Take a Long Leave. Okay, it's easier said than done. But the truth is that the longer your maternity leave, the longer you have to establish your milk supply and get into a good rhythm of breastfeeding. Every additional week helps, so ask for what you and your baby really need. You can always make the argument to your supervisor that a longer leave now will mean fewer days home with a sick child later.
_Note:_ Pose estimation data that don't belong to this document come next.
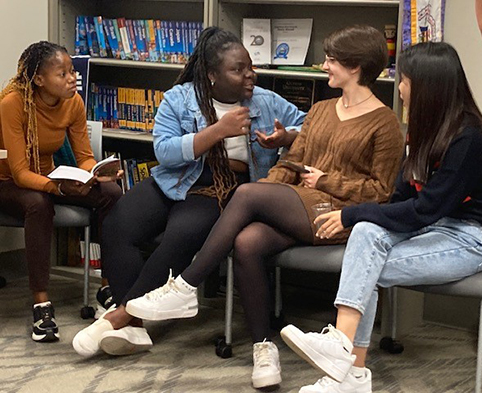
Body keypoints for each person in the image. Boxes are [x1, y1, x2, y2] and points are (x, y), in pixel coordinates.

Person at [122, 25, 404, 389]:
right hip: (302, 206)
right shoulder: (319, 111)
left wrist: (325, 182)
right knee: (247, 242)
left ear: (354, 67)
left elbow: (381, 192)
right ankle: (263, 348)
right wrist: (271, 192)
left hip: (341, 218)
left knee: (247, 194)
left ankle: (187, 285)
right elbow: (291, 165)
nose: (324, 66)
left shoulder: (385, 123)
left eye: (331, 60)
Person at [72, 27, 306, 358]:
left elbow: (312, 126)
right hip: (176, 177)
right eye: (238, 69)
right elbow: (165, 151)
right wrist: (216, 132)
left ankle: (120, 316)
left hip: (223, 187)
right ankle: (135, 327)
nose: (249, 75)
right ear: (212, 75)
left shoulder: (265, 102)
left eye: (250, 67)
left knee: (180, 235)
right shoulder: (180, 98)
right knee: (117, 224)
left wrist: (286, 137)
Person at [278, 41, 482, 393]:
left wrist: (351, 213)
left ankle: (349, 372)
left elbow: (424, 209)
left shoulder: (469, 138)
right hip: (431, 229)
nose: (399, 88)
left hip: (469, 237)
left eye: (403, 80)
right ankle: (347, 359)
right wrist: (361, 219)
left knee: (363, 268)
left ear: (427, 84)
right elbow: (399, 199)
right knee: (368, 235)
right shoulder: (423, 129)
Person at [0, 41, 123, 342]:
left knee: (112, 193)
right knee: (39, 204)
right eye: (63, 73)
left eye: (72, 71)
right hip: (8, 182)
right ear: (39, 80)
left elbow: (83, 155)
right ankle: (41, 304)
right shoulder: (12, 103)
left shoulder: (73, 102)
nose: (72, 78)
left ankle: (106, 288)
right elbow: (18, 171)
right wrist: (56, 187)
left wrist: (95, 173)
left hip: (49, 176)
Work that Pump. Milk production is a wonderful self-reinforcing cycle. The more your baby drinks, the more your body creates. So when your baby is in child care and you are at work, your breast pump depletes your milk supply in order to stimulate your body to produce more milk. Sadly, most breast pumps aren't as efficient as a baby, so you'll likely get less milk than you need to feed your baby. Fortunately, there a slew of tricks for pumping to boost your supply. Experiment with different methods to see what works best for you. And remember that federal law protects your right to take breaks from work to pump breast milk.
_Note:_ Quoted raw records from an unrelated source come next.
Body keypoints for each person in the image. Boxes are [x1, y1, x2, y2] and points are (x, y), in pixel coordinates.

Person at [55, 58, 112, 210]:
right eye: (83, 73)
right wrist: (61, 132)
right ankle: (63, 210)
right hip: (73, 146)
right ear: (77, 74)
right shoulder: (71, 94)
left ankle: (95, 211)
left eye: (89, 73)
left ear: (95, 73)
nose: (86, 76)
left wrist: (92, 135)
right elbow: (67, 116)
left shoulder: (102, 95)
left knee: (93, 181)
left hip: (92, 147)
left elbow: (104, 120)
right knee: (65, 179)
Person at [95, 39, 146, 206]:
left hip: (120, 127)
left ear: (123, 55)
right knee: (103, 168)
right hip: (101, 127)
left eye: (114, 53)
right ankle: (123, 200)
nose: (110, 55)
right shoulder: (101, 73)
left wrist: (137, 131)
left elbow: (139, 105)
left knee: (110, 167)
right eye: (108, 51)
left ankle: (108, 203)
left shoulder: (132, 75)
Consider Reverse Cycling. Some working mothers swear by so-called reverse cycling, in which a baby nurses more at night to make up for being away from mom during the day. For me, my sleep was more precious than even getting more mama's milk to my infant. But it depends on your body and production -- you might find it works for you and your child.
Take Care of Yourself. In fact, I found that the more stressed I got over pumping enough milk (or other stress-inducing issues), the less I produced. When I got rest and ate well, I was a fountain of milk. So remember to take care of yourself when you're a nursing mom. It takes a lot of energy to breastfeed -- anything that can wait a month or two should just wait.